## Brief 1
In the childcare funding text, reproduce the stretch from "If families can" through "flexible and sustainable?", changing "affordable" to "accessible".
## Brief 2
Go on with the childcare funding text, starting after its final sentence.

## Given text
▬▬▬▬▬▬
In April 2016 the DfE called for expressions of interest from Local Authorities looking to work with local childcare providers to bid for capital funding to expand childcare provision in their area. The funding is administered by the Education Funding Agency (EFA) and is aimed at allocating to projects in areas most in need of capital funding to deliver the additional 30 hour places needed to meet local sufficiency need. Funding is available for new-build nurseries; and extensions, conversions or refurbishments of existing buildings including the creation of kitchen facilities. The first projects approved under the bidding round were announced in January 2017; with the results of a second bidding round announced in April 2017.

If families can receive support for childcare, are also paying themselves for childcare and Government is investing £ 1 billion+ a year in early years entitlements, why isn’t childcare provision affordable, flexible and sustainable?
▬▬▬▬▬▬
## Data for analysis
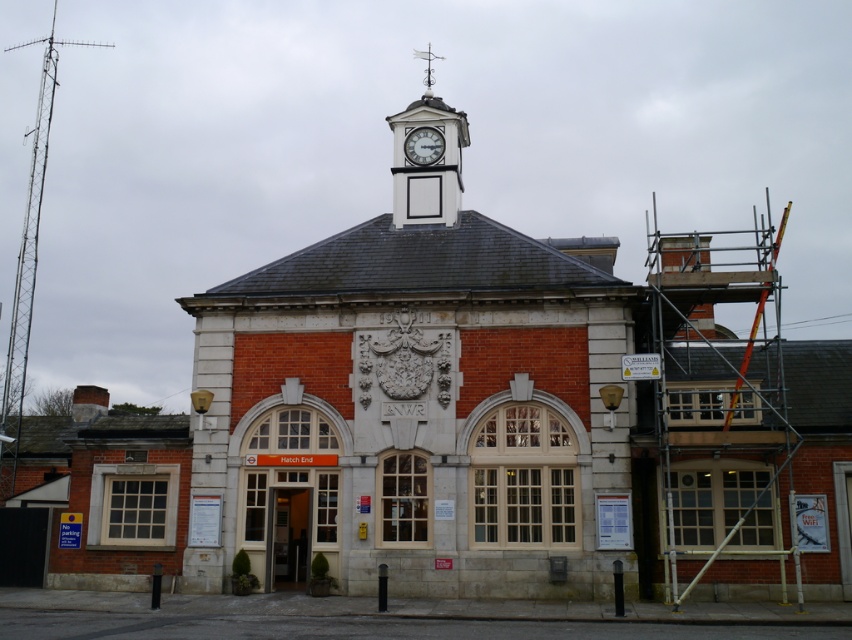
Question: Can you confirm if white painted wood clock tower at upper center is smaller than white glossy clock at upper center?

Choices:
 (A) yes
 (B) no

Answer: (B)

Question: Which point is closer to the camera?

Choices:
 (A) (406, 154)
 (B) (423, 192)

Answer: (B)

Question: Does white painted wood clock tower at upper center appear on the left side of white glossy clock at upper center?

Choices:
 (A) no
 (B) yes

Answer: (B)

Question: Which of the following is the farthest from the observer?

Choices:
 (A) (409, 134)
 (B) (418, 136)

Answer: (B)

Question: Does white painted wood clock tower at upper center have a smaller size compared to white glossy clock at upper center?

Choices:
 (A) no
 (B) yes

Answer: (A)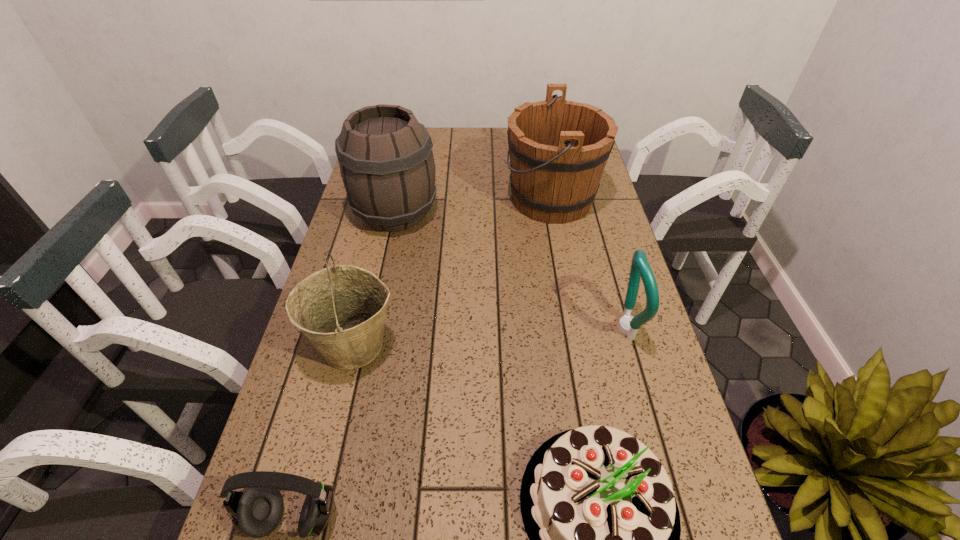
This screenshot has height=540, width=960. Identify the location of wine bucket that is positioned at the right edge. (558, 149).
▬▬▬▬▬▬
## Task answer 1
If families can receive support for childcare, are also paying themselves for childcare and Government is investing £ 1 billion+ a year in early years entitlements, why isn’t childcare provision accessible, flexible and sustainable?

## Task answer 2
From a Local Authority perspective, the Family and Childcare Trust 2017 Childcare Survey found, on average, the price of 25 hours of childcare per week for a child under 2 years was £116 for a nursery place or £110 for a childminder. There are significant regional variations, with London and the South East the most expensive areas. It is more difficult to estimate the costs for parents of three and four year olds because of the universal free early education entitlements which is operated differently by providers and measured differently by Local Authorities. Parents of primary-school age children will pay an average of £53 a week for an after-school club and £67 for afternoon care from a childminder. Some parents are spending up to 45% of their disposable income on average childcare costs. The majority of Local Authorities in England reported they did not have enough care in their area available for two year olds entitled to free childcare, for after-school care, for disabled children and for the children of parents who work non-typical hours such as shift workers. Since September 2017 some working parents have been entitled to 30 hours a week free childcare for three and four year olds: only one-third of Local Authorities believe they have enough childcare in their area for eligible families.

From a parent perspective, analysis by Save the Children found over 450,000 mothers with children under five in England are looking for work/would like to increase their hours but are unable to do so because they cannot find convenient childcare – with the average mother losing £3,400-£11,400 a year because they are not able to work more.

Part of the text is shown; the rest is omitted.